Collaborative invests $10.4 million in early childhood educators

The Early Educator Investment Collaborative, a coalition of funders focused on supporting the early childhood education workforce, has announced grants totaling $10.4 million to help strengthen teacher preparation programs.

With the goal of elevating the early care and education workforce, breaking down systemic barriers faced by students of color, and promoting professional compensation for a workforce that is often underpaid, the grants will support partnerships between institutions of higher education and states or tribal nations to strengthen programs that prepare early childhood education teachers through a competency-based bachelor's degree and advance state and tribal government efforts to increase funding for students and compensation for teachers.
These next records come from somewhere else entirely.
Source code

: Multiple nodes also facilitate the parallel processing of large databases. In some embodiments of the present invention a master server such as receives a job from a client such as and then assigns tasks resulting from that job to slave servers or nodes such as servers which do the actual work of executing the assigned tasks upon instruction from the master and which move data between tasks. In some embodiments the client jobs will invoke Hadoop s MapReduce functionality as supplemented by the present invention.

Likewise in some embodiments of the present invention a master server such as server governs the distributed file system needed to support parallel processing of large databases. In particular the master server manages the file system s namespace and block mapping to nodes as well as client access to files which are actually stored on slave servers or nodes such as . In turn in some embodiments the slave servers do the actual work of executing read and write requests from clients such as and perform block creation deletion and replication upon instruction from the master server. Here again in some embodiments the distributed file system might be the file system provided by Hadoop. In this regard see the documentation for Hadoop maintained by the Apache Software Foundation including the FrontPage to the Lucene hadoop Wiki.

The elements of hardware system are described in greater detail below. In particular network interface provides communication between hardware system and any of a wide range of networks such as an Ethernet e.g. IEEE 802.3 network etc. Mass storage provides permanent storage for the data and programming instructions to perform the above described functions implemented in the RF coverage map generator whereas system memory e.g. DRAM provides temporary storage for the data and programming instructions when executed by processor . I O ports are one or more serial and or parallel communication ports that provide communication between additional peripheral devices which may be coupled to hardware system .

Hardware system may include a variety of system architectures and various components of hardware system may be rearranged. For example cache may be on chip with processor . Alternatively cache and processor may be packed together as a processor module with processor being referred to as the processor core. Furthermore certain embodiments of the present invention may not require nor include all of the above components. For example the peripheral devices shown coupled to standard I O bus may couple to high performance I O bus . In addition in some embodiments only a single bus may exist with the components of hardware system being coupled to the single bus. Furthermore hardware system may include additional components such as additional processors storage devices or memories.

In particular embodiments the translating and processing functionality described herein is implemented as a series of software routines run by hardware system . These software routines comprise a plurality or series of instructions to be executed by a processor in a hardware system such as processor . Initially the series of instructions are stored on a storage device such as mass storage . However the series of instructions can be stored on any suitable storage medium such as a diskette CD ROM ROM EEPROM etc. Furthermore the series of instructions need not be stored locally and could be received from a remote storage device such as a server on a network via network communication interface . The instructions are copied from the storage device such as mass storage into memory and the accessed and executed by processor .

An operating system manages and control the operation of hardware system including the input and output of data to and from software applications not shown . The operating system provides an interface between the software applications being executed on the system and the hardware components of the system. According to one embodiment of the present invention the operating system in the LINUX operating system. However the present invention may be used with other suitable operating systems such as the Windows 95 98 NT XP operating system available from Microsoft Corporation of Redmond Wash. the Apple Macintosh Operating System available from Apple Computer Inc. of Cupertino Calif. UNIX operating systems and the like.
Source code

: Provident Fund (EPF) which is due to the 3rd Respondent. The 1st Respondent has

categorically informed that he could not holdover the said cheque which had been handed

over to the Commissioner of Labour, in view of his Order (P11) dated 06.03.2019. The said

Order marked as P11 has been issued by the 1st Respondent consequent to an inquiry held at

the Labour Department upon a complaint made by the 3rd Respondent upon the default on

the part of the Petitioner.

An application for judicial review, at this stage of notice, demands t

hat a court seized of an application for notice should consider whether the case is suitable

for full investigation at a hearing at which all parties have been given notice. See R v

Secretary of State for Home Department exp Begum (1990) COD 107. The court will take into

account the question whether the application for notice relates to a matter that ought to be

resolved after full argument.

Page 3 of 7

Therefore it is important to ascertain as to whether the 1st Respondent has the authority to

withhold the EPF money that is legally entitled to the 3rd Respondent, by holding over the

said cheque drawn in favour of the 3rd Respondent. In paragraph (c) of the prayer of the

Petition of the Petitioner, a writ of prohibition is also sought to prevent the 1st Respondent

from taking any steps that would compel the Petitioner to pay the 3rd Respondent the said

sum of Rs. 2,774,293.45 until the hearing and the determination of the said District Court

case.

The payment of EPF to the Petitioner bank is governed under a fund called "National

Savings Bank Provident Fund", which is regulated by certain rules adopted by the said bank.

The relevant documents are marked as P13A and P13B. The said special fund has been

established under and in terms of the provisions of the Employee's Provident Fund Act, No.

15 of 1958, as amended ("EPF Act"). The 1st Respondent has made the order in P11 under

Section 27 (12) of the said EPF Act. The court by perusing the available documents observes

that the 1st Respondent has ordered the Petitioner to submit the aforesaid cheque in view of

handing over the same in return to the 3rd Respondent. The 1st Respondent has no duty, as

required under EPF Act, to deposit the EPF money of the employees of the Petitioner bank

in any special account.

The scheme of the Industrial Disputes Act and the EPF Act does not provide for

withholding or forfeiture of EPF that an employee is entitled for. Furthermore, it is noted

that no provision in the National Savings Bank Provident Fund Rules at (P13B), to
Recipients include California State University, Sacramento, College of Menominee Nation, Georgia State University, North Seattle College, University of Colorado Denver, and the University of Hawai'i at Mānoa.

According to the collaborative, people of color, primarily women, make up nearly half the early educator workforce yet are not provided equal access to higher education, ongoing professional development, or professional compensation, especially in comparison to their peers in K-12 education. Launched in 2017 to address those issues, the collaborative includes Ballmer Group, the Buffett Early Childhood Fund, the Foundation for Child Development, and the Bezos Family, Bill & Melinda Gates, David and Lucile Packard, Heising-Simons, and Stranahan foundations.

"We must support the professionalization of our ECE workforce," said Rebecca Gomez, a program officer at the Heising-Simons Foundation and co-chair of the Early Educator Investment Collaborative. "We need to attract, retain, and financially support students who bring racial, ethnic, linguistic, cultural, and socioeconomic diversity to a field that educates and cares for our equally diverse young people.